Nelle terze pagine dei giornali italiani si può leggere con una certa frequenza dei record delle aste, di ‘scoperte sensazionali’ (quasi sempre inenarrabili sciocchezze, tipo: ‘Leonardo era un templare transessuale’; ‘Leonardo è l’autore della Sindone’; ‘abbiamo ritrovato le ossa di Caravaggio’, e così via), di furti clamorosi, di restauri ‘rivelatori’, e soprattutto di mostre (e possibilmente di ‘grandi mostre’, anzi di ‘grandi eventi’) celebrate in pagine a pagamento che vengono spacciate per libere critiche.
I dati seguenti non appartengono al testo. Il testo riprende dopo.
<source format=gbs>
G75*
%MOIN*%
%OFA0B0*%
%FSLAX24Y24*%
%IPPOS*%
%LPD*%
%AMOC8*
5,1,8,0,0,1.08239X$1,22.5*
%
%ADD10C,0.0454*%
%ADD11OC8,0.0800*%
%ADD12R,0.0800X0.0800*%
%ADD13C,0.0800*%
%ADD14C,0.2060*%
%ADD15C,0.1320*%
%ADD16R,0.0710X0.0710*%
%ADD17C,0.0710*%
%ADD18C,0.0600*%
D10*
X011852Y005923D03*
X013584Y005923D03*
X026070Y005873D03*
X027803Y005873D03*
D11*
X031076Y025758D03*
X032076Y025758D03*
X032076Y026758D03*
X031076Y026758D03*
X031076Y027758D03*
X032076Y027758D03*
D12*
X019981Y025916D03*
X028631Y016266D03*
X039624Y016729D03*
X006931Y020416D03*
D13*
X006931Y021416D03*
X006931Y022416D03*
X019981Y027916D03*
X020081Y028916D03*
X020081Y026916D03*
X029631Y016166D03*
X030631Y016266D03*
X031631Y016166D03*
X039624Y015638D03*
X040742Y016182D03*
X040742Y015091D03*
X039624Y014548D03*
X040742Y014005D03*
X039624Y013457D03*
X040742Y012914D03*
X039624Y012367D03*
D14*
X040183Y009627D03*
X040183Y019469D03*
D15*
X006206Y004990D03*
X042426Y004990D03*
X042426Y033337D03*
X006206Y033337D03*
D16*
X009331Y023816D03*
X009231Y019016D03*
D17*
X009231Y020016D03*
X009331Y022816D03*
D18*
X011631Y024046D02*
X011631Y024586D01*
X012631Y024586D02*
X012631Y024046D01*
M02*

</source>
Ma il genere senz’altro più gettonato è quello delle attribuzioni: e più clamorose e improbabili sono, meglio è. La palma del 2011 va, ex aequo, all’Espresso e al Domenicale del Sole 24 ore. Il primo ha addirittura sbattutto in copertina la ‘vera’ Visione di Ezechiele di Raffaello, che avrebbe dovuto sbugiardare la versione conservata a Palazzo Pitti a Firenze: un capolavoro di superficialità giornalistica risoltosi in una bolla di sapone, visto che gli argomenti erano inconsistenti e il ‘nuovo’ quadro era evidentemente una copia. Il secondo ha invece sparato nientemeno che un nuovo Caravaggio: anzi, un Caravaggio finalmente «provato» da documenti incontrovertibili. Spocchia decisamente fuori luogo, visto che il Sant’Agostino (rigorosamente sul mercato antiquario) è sì un gran bel quadro, ma dipinto quando il povero Caravaggio era cenere da decenni.
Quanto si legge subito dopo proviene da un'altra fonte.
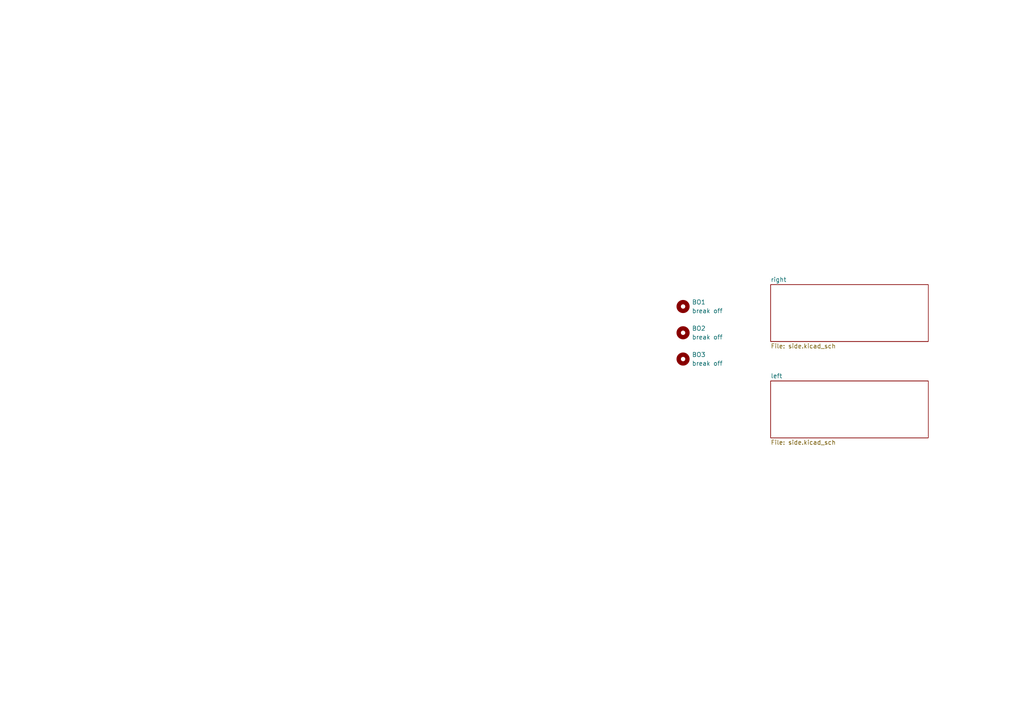
<source format=kicad_sch>
(kicad_sch
	(version 20250114)
	(generator "eeschema")
	(generator_version "9.0")
	(uuid "75e5c370-0e99-4b15-80d1-d22fa20e4b3d")
	(paper "A4")
	
	(symbol
		(lib_id "Mechanical:MountingHole")
		(at 198.12 96.52 0)
		(unit 1)
		(exclude_from_sim no)
		(in_bom no)
		(on_board yes)
		(dnp no)
		(fields_autoplaced yes)
		(uuid "247e673f-5f6d-4b97-a281-776e22a4f55d")
		(property "Reference" "BO2"
			(at 200.66 95.2499 0)
			(effects
				(font
					(size 1.27 1.27)
				)
				(justify left)
			)
		)
		(property "Value" "break off"
			(at 200.66 97.7899 0)
			(effects
				(font
					(size 1.27 1.27)
				)
				(justify left)
			)
		)
		(property "Footprint" "Panelization:MouseBite-Part_2.0x4.5mm_inset_D0.5mm_P0.85mm_5h_Trace"
			(at 198.12 96.52 0)
			(effects
				(font
					(size 1.27 1.27)
				)
				(hide yes)
			)
		)
		(property "Datasheet" "~"
			(at 198.12 96.52 0)
			(effects
				(font
					(size 1.27 1.27)
				)
				(hide yes)
			)
		)
		(property "Description" "Mounting Hole without connection"
			(at 198.12 96.52 0)
			(effects
				(font
					(size 1.27 1.27)
				)
				(hide yes)
			)
		)
		(instances
			(project "Split Keyboard"
				(path "/75e5c370-0e99-4b15-80d1-d22fa20e4b3d"
					(reference "BO2")
					(unit 1)
				)
			)
		)
	)
	(symbol
		(lib_id "Mechanical:MountingHole")
		(at 198.12 88.9 0)
		(unit 1)
		(exclude_from_sim no)
		(in_bom no)
		(on_board yes)
		(dnp no)
		(fields_autoplaced yes)
		(uuid "9ddc92cd-0c38-43a5-b70b-9d5387a261ea")
		(property "Reference" "BO1"
			(at 200.66 87.6299 0)
			(effects
				(font
					(size 1.27 1.27)
				)
				(justify left)
			)
		)
		(property "Value" "break off"
			(at 200.66 90.1699 0)
			(effects
				(font
					(size 1.27 1.27)
				)
				(justify left)
			)
		)
		(property "Footprint" "Panelization:MouseBite-Part_2.0x4.5mm_inset_D0.5mm_P0.85mm_5h_Trace"
			(at 198.12 88.9 0)
			(effects
				(font
					(size 1.27 1.27)
				)
				(hide yes)
			)
		)
		(property "Datasheet" "~"
			(at 198.12 88.9 0)
			(effects
				(font
					(size 1.27 1.27)
				)
				(hide yes)
			)
		)
		(property "Description" "Mounting Hole without connection"
			(at 198.12 88.9 0)
			(effects
				(font
					(size 1.27 1.27)
				)
				(hide yes)
			)
		)
		(instances
			(project "Split Keyboard"
				(path "/75e5c370-0e99-4b15-80d1-d22fa20e4b3d"
					(reference "BO1")
					(unit 1)
				)
			)
		)
	)
	(symbol
		(lib_id "Mechanical:MountingHole")
		(at 198.12 104.14 0)
		(unit 1)
		(exclude_from_sim no)
		(in_bom no)
		(on_board yes)
		(dnp no)
		(fields_autoplaced yes)
		(uuid "d229ab83-a5b6-4972-a84c-18d3f1dc6e8d")
		(property "Reference" "BO3"
			(at 200.66 102.8699 0)
			(effects
				(font
					(size 1.27 1.27)
				)
				(justify left)
			)
		)
		(property "Value" "break off"
			(at 200.66 105.4099 0)
			(effects
				(font
					(size 1.27 1.27)
				)
				(justify left)
			)
		)
		(property "Footprint" "Panelization:MouseBite-Part_2.0x4.5mm_inset_D0.5mm_P0.85mm_5h_Trace"
			(at 198.12 104.14 0)
			(effects
				(font
					(size 1.27 1.27)
				)
				(hide yes)
			)
		)
		(property "Datasheet" "~"
			(at 198.12 104.14 0)
			(effects
				(font
					(size 1.27 1.27)
				)
				(hide yes)
			)
		)
		(property "Description" "Mounting Hole without connection"
			(at 198.12 104.14 0)
			(effects
				(font
					(size 1.27 1.27)
				)
				(hide yes)
			)
		)
		(instances
			(project "Split Keyboard"
				(path "/75e5c370-0e99-4b15-80d1-d22fa20e4b3d"
					(reference "BO3")
					(unit 1)
				)
			)
		)
	)
	(sheet
		(at 223.52 110.49)
		(size 45.72 16.51)
		(exclude_from_sim no)
		(in_bom yes)
		(on_board yes)
		(dnp no)
		(fields_autoplaced yes)
		(stroke
			(width 0.1524)
			(type solid)
		)
		(fill
			(color 0 0 0 0.0000)
		)
		(uuid "8cf0f534-6e0c-4034-94f3-bfa8c0809430")
		(property "Sheetname" "left"
			(at 223.52 109.7784 0)
			(effects
				(font
					(size 1.27 1.27)
				)
				(justify left bottom)
			)
		)
		(property "Sheetfile" "side.kicad_sch"
			(at 223.52 127.5846 0)
			(effects
				(font
					(size 1.27 1.27)
				)
				(justify left top)
			)
		)
		(instances
			(project "Split Keyboard"
				(path "/75e5c370-0e99-4b15-80d1-d22fa20e4b3d"
					(page "2")
				)
			)
		)
	)
	(sheet
		(at 223.52 82.55)
		(size 45.72 16.51)
		(exclude_from_sim no)
		(in_bom yes)
		(on_board yes)
		(dnp no)
		(fields_autoplaced yes)
		(stroke
			(width 0.1524)
			(type solid)
		)
		(fill
			(color 0 0 0 0.0000)
		)
		(uuid "f400f88d-43fa-4f0f-8458-50389c6e1e72")
		(property "Sheetname" "right"
			(at 223.52 81.8384 0)
			(effects
				(font
					(size 1.27 1.27)
				)
				(justify left bottom)
			)
		)
		(property "Sheetfile" "side.kicad_sch"
			(at 223.52 99.6446 0)
			(effects
				(font
					(size 1.27 1.27)
				)
				(justify left top)
			)
		)
		(instances
			(project "Split Keyboard"
				(path "/75e5c370-0e99-4b15-80d1-d22fa20e4b3d"
					(page "4")
				)
			)
		)
	)
	(sheet_instances
		(path "/"
			(page "1")
		)
	)
	(embedded_fonts no)
)

</source>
Per elementare par condicio, il 2012 è stato inaugurato dal Corriere della Sera, che domenica scorsa ha sparato, sul supplemento La Lettura, una bufala coi controfiocchi: nientemeno che un marmo di Gian Lorenzo Bernini! Per gli addetti ai lavori la ‘notizia’ era invero vecchiotta: del 2010. In quell’anno lo studioso calabrese Mario Panarello aveva pubblicato e attribuito – per la verità con molta cautela – a Bernini la testa frammentaria di una Santa Caterina da Siena proveniente dalle rovine del famoso convento domenicano di Soriano Calabro, distrutto da un terremoto nel 1783 e tuttora ridotto a un pittoresco rudere. E Panarello ha davvero l’indubbio merito di aver scavato, studiato e musealizzato questi lunari reperti di archeologia barocca.

Ma l’attribuzione a Gian Lorenzo Bernini è semplicemente sbagliata, perché il pezzo non ha né la qualità, né lo stile del massimo scultore del Seicento europeo. E fin qui, siamo nella fisiologia della disciplina storico-artistica, che avanza anche grazie alle attribuzioni sbagliate.

Quello che non funziona è il tono grottescamente trionfalistico del pezzo del Corriere. Panarello viene arruolato – con un certo ottimismo – tra «i principali specialisti» dell’arte della Roma barocca. La scoperta, immancabilmente definita «clamorosa», sarebbe stata «documentata» (il che non è). Il colpo di Panarello è «magistrale», ed è ovviamente una vergogna che egli sia ancora un docente universitario precario (il che magari è verissimo, ma non certo per questa imbarazzante attribuzione).

L’autore dell’articolo, Carlo Vulpio, è uno specchiato cronista di giudiziaria che ha anche pagato un prezzo per poter fare un vero e libero giornalismo di informazione. Ma perché passare ad occuparsi di una materia della quale non sa palesemente niente, come la storia dell’arte?

Forse perché la storia dell’arte non è una cosa seria: la copertina della Lettura del 18 dicembre scorso diceva che «l’arte fa passare bene il tempo». Per secoli abbiamo pensato che l’arte servisse a formare i cittadini, a costruire la comunità civile, a edificare e diffondere la dignità umana: ma ci eravamo sbagliati, l’arte serve a passare bene il tempo.

E per passare bene il tempo, cosa c’è di meglio che lanciare una simpatica bufala attributiva? E tanti saluti all’informazione.